Speaking at the White House after a terrorist attack on Paris last week left a policeman dead, Mr Trump said she was "strongest on borders, and she's the strongest on what's been going on in France".
Speaking after the polls were released Ms Le Pen told the public: "You have the choice of an alternative, a true one.
"What I propose to use is a large alternative, the fundamental alternative that will put other faces in power."
Mr Melenchon said he would wait before the official results were in and did not instruct his supporters who to back on May 7.
The country is going to the polls to elect the successor to Mr Hollande, who is not running after serving a single term in office.

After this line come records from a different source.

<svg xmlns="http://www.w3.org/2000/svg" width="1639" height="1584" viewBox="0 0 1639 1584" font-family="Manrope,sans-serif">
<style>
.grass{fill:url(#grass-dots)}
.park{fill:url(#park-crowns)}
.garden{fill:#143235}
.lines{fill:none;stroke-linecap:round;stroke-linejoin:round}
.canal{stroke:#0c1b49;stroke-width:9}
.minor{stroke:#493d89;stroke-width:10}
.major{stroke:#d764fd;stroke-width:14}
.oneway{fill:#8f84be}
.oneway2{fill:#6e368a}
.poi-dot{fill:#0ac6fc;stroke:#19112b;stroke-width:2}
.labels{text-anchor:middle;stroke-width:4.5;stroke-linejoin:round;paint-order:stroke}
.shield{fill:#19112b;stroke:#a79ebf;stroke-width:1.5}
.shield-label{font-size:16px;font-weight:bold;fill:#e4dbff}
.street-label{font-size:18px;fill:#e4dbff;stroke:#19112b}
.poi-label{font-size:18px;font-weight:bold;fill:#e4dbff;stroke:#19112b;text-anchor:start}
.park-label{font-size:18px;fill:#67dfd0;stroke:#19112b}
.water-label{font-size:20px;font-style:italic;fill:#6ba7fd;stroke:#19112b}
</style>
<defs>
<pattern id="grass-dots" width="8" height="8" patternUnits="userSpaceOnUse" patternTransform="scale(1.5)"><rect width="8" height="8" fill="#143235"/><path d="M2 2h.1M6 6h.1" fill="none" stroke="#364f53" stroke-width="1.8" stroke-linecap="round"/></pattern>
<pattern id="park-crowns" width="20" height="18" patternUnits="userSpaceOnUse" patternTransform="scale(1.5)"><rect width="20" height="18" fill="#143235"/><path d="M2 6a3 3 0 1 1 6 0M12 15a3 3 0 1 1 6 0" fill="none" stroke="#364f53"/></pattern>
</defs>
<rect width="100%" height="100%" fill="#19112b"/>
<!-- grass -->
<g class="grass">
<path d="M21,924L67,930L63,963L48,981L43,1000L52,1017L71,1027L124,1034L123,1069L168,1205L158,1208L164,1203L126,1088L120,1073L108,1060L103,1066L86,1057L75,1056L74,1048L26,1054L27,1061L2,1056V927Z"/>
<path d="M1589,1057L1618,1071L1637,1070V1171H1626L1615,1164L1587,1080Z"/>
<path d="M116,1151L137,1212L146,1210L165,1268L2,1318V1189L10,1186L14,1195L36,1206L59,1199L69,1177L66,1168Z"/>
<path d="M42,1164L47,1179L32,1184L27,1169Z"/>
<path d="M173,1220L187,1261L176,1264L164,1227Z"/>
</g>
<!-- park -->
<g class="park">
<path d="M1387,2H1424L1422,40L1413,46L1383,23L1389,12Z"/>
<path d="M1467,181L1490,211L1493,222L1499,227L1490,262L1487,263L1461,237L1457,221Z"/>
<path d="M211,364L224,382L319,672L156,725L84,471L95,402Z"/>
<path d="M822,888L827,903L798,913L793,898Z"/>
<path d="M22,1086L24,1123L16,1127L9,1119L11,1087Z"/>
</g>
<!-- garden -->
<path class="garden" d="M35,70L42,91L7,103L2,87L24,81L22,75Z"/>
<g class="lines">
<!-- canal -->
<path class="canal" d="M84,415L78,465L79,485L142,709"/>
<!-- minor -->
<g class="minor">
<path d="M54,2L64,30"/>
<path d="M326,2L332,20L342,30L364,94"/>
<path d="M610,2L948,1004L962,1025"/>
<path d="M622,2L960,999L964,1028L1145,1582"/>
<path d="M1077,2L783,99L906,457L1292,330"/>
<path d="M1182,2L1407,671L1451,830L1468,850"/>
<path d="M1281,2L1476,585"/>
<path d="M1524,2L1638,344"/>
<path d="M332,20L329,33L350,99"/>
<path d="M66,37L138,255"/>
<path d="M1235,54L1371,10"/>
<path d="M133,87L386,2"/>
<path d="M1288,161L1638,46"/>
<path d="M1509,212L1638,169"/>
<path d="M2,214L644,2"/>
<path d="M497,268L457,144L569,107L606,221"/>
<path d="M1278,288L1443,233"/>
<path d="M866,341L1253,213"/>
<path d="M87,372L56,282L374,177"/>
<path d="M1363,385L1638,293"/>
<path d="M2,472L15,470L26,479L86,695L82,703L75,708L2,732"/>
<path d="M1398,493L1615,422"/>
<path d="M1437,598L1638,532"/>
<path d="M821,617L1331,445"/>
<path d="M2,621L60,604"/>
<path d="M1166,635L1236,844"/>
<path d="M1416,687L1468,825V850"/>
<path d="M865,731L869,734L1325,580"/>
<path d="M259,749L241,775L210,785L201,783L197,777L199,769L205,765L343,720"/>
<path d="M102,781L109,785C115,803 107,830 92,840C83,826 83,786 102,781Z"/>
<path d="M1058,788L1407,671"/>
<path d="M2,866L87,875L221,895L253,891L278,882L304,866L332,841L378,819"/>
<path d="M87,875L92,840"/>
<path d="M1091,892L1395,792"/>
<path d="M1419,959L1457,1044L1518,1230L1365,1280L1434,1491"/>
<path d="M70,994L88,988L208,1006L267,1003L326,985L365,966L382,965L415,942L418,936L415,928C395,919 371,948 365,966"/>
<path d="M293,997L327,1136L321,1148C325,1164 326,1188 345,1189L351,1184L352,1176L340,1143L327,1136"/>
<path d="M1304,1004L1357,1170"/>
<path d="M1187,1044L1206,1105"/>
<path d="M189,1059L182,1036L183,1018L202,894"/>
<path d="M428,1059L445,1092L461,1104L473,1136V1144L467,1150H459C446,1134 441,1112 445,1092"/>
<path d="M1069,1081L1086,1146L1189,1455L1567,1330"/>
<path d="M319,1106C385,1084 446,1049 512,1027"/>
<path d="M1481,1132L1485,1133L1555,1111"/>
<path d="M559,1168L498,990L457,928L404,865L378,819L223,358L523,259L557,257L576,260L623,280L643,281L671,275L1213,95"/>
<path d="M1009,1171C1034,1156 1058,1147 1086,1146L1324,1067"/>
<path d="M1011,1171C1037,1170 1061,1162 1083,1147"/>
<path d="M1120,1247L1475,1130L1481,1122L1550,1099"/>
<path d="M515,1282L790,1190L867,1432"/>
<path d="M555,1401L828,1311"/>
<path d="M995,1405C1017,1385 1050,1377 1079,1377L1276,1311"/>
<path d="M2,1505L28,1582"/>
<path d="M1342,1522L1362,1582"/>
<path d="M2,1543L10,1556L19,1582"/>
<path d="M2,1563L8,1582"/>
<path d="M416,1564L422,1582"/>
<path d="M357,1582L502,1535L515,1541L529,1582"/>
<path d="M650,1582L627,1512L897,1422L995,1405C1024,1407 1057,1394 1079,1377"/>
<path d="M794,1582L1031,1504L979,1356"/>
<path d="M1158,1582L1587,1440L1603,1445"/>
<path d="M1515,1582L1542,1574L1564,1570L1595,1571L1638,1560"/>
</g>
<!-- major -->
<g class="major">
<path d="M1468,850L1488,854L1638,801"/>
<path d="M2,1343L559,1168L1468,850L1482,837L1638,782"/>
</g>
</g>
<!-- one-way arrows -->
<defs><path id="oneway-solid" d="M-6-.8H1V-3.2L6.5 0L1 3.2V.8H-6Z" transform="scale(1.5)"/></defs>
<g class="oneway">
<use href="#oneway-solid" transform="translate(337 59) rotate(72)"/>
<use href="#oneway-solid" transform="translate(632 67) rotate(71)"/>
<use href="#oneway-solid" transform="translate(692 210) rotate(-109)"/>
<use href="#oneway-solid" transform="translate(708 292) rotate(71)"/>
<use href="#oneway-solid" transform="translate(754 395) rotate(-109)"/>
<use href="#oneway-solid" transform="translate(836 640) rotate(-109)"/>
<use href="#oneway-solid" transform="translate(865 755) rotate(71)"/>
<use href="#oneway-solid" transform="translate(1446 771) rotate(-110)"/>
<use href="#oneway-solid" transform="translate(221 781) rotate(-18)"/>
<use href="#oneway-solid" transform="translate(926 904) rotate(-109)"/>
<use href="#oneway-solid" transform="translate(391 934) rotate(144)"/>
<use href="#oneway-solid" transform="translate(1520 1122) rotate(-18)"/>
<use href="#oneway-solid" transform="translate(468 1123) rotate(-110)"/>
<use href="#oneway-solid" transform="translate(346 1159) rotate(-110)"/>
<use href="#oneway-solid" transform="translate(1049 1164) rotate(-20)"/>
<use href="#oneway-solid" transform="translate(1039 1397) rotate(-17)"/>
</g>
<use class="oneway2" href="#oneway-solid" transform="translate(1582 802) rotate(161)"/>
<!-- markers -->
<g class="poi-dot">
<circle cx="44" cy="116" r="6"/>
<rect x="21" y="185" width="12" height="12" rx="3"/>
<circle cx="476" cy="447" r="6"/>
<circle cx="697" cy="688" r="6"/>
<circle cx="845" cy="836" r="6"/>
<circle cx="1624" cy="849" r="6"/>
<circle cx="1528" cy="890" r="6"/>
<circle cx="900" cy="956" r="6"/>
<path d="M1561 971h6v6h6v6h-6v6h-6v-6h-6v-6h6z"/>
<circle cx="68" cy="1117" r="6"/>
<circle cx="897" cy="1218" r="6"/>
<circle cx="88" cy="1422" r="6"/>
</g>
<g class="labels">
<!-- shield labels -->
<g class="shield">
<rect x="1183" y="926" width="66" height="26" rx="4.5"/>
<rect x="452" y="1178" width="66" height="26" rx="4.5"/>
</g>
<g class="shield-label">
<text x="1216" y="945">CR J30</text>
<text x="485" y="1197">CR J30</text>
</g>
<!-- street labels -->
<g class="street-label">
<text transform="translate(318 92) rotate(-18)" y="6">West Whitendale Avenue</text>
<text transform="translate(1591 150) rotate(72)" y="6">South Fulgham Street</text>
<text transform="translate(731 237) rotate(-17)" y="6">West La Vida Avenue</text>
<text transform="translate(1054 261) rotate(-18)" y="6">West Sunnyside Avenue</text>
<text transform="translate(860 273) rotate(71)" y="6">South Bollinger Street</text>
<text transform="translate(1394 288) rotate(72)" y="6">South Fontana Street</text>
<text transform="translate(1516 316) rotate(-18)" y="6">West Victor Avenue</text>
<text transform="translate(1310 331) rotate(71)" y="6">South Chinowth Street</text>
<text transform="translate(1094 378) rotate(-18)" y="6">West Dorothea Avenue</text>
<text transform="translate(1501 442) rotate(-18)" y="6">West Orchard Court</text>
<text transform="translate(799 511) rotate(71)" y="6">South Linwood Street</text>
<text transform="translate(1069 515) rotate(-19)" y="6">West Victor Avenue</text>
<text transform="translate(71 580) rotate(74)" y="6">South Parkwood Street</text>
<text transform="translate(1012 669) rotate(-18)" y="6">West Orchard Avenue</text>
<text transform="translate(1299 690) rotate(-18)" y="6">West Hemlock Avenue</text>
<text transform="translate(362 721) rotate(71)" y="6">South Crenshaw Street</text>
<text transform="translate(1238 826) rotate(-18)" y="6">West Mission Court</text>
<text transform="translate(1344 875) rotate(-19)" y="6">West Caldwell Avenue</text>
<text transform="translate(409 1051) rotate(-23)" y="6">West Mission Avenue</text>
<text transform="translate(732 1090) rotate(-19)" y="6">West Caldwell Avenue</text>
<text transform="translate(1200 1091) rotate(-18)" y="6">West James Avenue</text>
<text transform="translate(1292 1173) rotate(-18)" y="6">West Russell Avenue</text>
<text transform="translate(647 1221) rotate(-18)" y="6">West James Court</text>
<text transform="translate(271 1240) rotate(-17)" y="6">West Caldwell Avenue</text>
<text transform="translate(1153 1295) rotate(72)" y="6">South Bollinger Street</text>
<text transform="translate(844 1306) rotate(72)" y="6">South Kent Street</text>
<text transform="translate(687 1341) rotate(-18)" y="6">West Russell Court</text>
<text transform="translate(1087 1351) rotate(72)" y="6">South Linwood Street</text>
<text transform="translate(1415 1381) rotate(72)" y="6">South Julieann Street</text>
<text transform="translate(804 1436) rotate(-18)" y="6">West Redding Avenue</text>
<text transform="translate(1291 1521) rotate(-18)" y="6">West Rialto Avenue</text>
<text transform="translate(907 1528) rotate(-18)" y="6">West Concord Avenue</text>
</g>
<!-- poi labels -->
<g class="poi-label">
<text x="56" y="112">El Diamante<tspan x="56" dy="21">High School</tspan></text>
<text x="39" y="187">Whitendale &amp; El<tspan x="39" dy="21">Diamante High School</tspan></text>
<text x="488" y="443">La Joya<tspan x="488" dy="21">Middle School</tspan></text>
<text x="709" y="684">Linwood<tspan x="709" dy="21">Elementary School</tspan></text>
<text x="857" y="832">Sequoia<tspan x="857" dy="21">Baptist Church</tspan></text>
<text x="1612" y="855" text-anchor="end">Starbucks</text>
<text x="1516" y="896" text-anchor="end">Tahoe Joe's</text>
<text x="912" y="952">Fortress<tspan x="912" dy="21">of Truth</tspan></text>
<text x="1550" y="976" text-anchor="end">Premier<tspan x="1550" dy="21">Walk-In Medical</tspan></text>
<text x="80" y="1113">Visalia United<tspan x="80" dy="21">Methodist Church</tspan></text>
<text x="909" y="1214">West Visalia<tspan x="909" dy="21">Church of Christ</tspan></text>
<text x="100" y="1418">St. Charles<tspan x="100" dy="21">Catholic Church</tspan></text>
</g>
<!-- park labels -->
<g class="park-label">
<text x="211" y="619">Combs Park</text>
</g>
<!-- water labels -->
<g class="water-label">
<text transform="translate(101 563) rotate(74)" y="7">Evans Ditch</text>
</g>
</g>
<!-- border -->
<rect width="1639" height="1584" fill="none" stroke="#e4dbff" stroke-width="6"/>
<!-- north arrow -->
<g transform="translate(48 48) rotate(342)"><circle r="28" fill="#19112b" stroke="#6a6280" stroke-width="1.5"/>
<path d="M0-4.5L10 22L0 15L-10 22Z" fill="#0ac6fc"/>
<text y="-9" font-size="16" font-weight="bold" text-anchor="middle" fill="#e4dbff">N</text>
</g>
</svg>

Earlier, thousands of French expatriates had queued for hours at polling stations in London to cast their votes.
There were already long queues around the block at the Lycee Francais Charles de Gaulle, near the Natural History Museum in Kensington, London, before the polling stations opened at 8am.
Polling stations have also been set up cities including Birmingham, Bristol, Belfast, Leeds, Manchester and Edinburgh for the large expatriate community to cast their votes, with 70 polling stations in total across the UK.
Downing Street refused to say whether Theresa May would speak to Ms Le Pen now she is in the final run-off.
Mrs May invited Mr Macron to Downing Street in March, prompting criticism from the Front National leader.
Asked if Mrs May would now engage with Ms Le Pen, the Prime Minister's official spokesman said there was a "long-standing policy of not commenting on ongoing elections in other countries".